### YOUR OBJECTIVE:
Retype the records word for word. Skip every image.

——

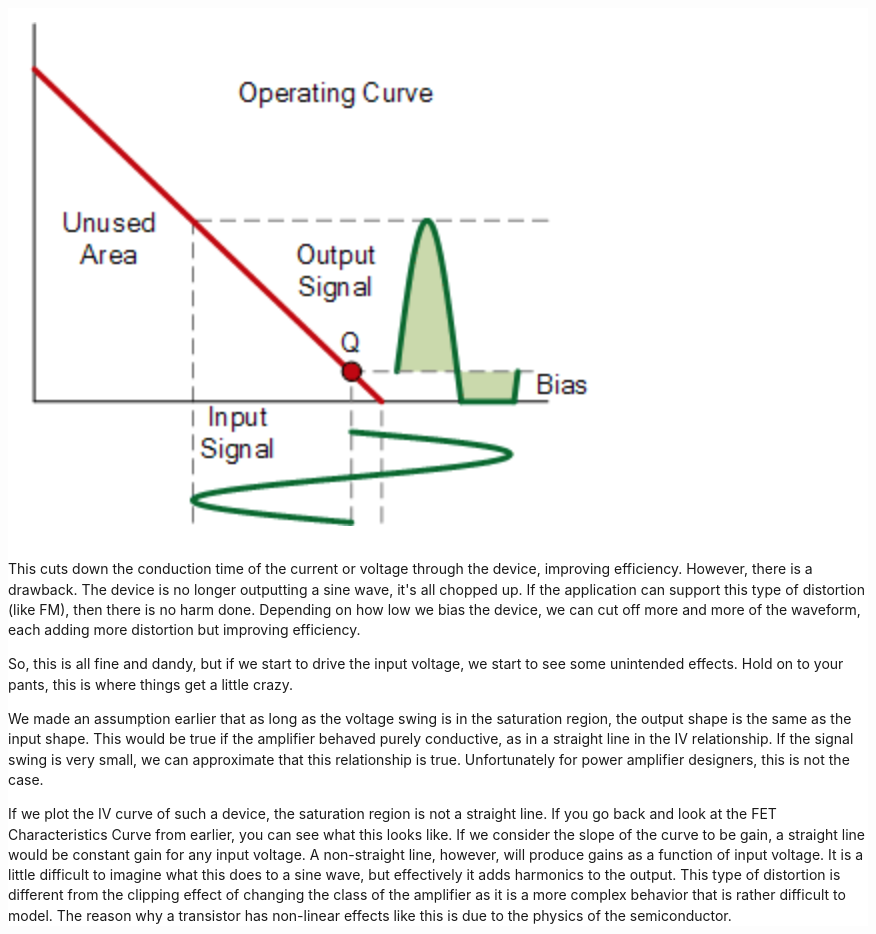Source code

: ![](/assets/Screen-Shot-2018-06-08-at-10.44.29-AM.png)

This cuts down the conduction time of the current or voltage through the device, improving efficiency. However, there is a drawback. The device is no longer outputting a sine wave, it's all chopped up. If the application can support this type of distortion (like FM), then there is no harm done. Depending on how low we bias the device, we can cut off more and more of the waveform, each adding more distortion but improving efficiency.

So, this is all fine and dandy, but if we start to drive the input voltage, we start to see some unintended effects. Hold on to your pants, this is where things get a little crazy.

We made an assumption earlier that as long as the voltage swing is in the saturation region, the output shape is the same as the input shape. This would be true if the amplifier behaved purely conductive, as in a straight line in the IV relationship. If the signal swing is very small, we can approximate that this relationship is true. Unfortunately for power amplifier designers, this is not the case.

If we plot the IV curve of such a device, the saturation region is not a straight line. If you go back and look at the FET Characteristics Curve from earlier, you can see what this looks like. If we consider the slope of the curve to be gain, a straight line would be constant gain for any input voltage. A non-straight line, however, will produce gains as a function of input voltage. It is a little difficult to imagine what this does to a sine wave, but effectively it adds harmonics to the output. This type of distortion is different from the clipping effect of changing the class of the amplifier as it is a more complex behavior that is rather difficult to model. The reason why a transistor has non-linear effects like this is due to the physics of the semiconductor.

——

### RESULT OF THIS TASK:
Source code

: ![](/assets/Screen-Shot-2018-06-08-at-10.44.29-AM.png)

This cuts down the conduction time of the current or voltage through the device, improving efficiency. However, there is a drawback. The device is no longer outputting a sine wave, it's all chopped up. If the application can support this type of distortion (like FM), then there is no harm done. Depending on how low we bias the device, we can cut off more and more of the waveform, each adding more distortion but improving efficiency.

So, this is all fine and dandy, but if we start to drive the input voltage, we start to see some unintended effects. Hold on to your pants, this is where things get a little crazy.

We made an assumption earlier that as long as the voltage swing is in the saturation region, the output shape is the same as the input shape. This would be true if the amplifier behaved purely conductive, as in a straight line in the IV relationship. If the signal swing is very small, we can approximate that this relationship is true. Unfortunately for power amplifier designers, this is not the case.

If we plot the IV curve of such a device, the saturation region is not a straight line. If you go back and look at the FET Characteristics Curve from earlier, you can see what this looks like. If we consider the slope of the curve to be gain, a straight line would be constant gain for any input voltage. A non-straight line, however, will produce gains as a function of input voltage. It is a little difficult to imagine what this does to a sine wave, but effectively it adds harmonics to the output. This type of distortion is different from the clipping effect of changing the class of the amplifier as it is a more complex behavior that is rather difficult to model. The reason why a transistor has non-linear effects like this is due to the physics of the semiconductor.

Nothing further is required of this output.